As for this part of the claim:
HHS admitted that we were, in fact, correct: none of the mandated childhood vaccines had been tested for safety in pre-licensing inert placebo tests
This is an example of ICAN using a legal tool to create a narrative. This is a long and interesting article detailing how lawsuits and dishonesty are combined to make narratives, but I will excerpt the relevant example:
- The group files a suit and asks for an extremely specific document under the Freedom of Information Act
One of ICAN’s first forays into using FOIA to create talking points occurred in 2017,with a request based on the National Childhood Vaccine Injury Compensation Act. On August 25, 2017, ICAN submitted a FOIA request to HHS seeking “any and all reportstransmitted to the Committee on Energy and Commerce of the House of Representatives
and the Committee on Labor and Human Resources of the Senate by the Secretary of HHS pursuant to 42 U.S.C. §300aa-27(c).”
- The document request is so specific that it asks for something that does not exist
HHS replied to the request stating, “the [Department]’s searches for records did not locate any records responsive to” ICAN’s request despite conducting a “thorough search of its document tracking systems and a comprehensive review of all relevant records.”
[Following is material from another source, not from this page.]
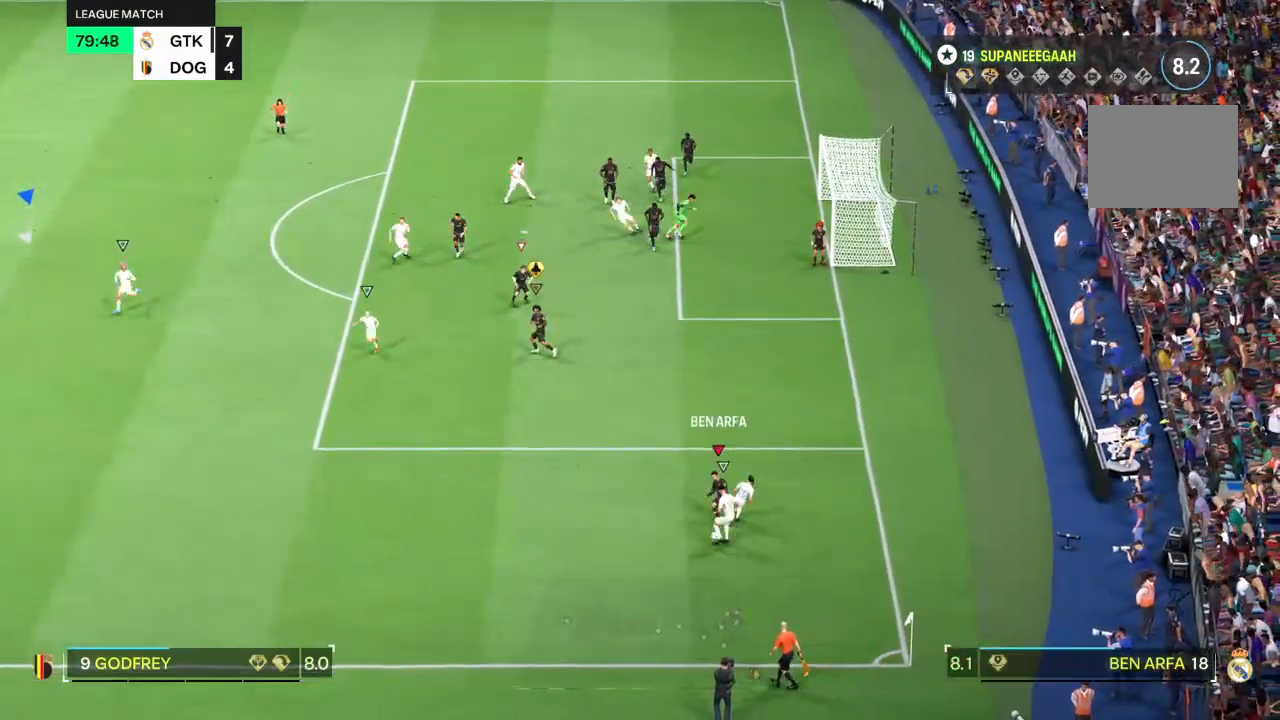
Gameplay with a controller (PlayStation layout); each line is a JSON object with the inputs held at the frame after it. "events" lists button and stick changes between this image and that frame as [ms after this image, input, new state], when the widget could be followed in between. Not read: L3 R3.
{"buttons": [], "left_stick": "down-left", "right_stick": "center", "events": []}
- The group states that the absence of a specific document means something incredibly broad - in this case, that all vaccines are unsafe
ICAN stated on its website that the stipulation order confirmed non-compliance and that “HHS has not acted in its duties regarding vaccine safety, forcing 78 million American children into a vaccine program with no safety provisions.”
This is a classic motte and bailey fallacy example - "vaccine programs have no safety provisions" is the bailey, and "HHS may not have fulfilled one congressional notification provision of 42 U.S.C. §300aa-27(c)" is the motte.